Data supplied —
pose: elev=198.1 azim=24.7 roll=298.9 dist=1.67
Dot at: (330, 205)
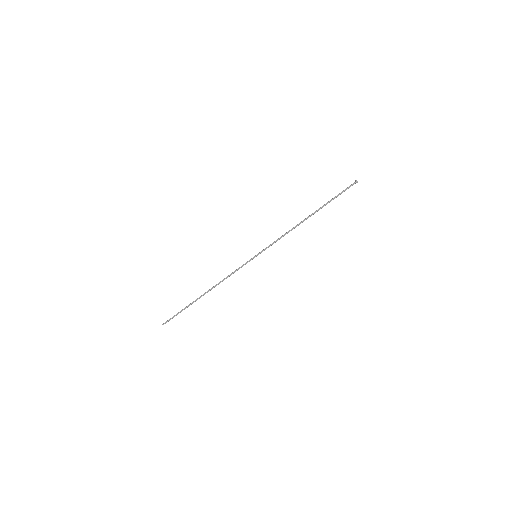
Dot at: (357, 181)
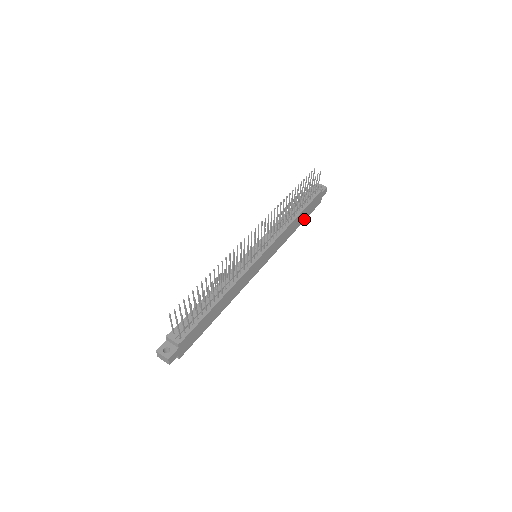
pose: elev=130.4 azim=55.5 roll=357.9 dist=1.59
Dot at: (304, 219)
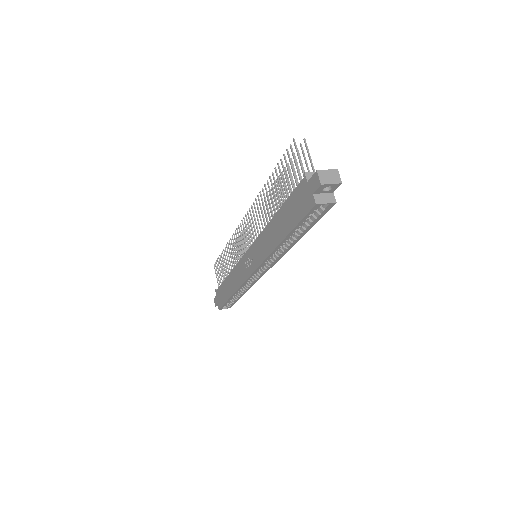
Dot at: occluded
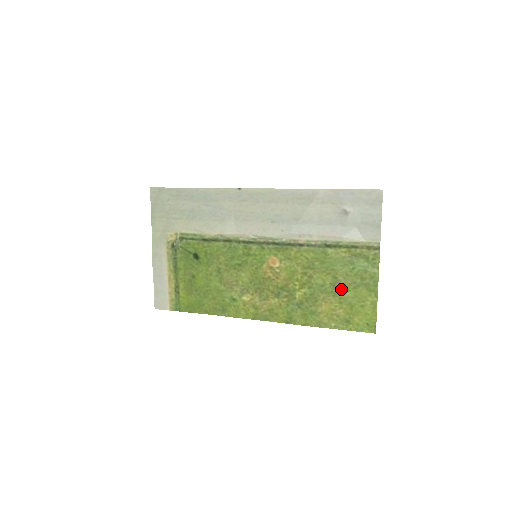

Work to be completed —
Format every text line of the records above as a numbered list. Omit blank lines and leave out the pictures.

Reply to the exercise —
1. pose: elev=198.1 azim=24.7 roll=298.9 dist=1.67
2. Dot at: (330, 205)
3. Dot at: (357, 181)
4. pose: elev=130.4 azim=55.5 roll=357.9 dist=1.59
5. Dot at: (304, 219)
6. Dot at: occluded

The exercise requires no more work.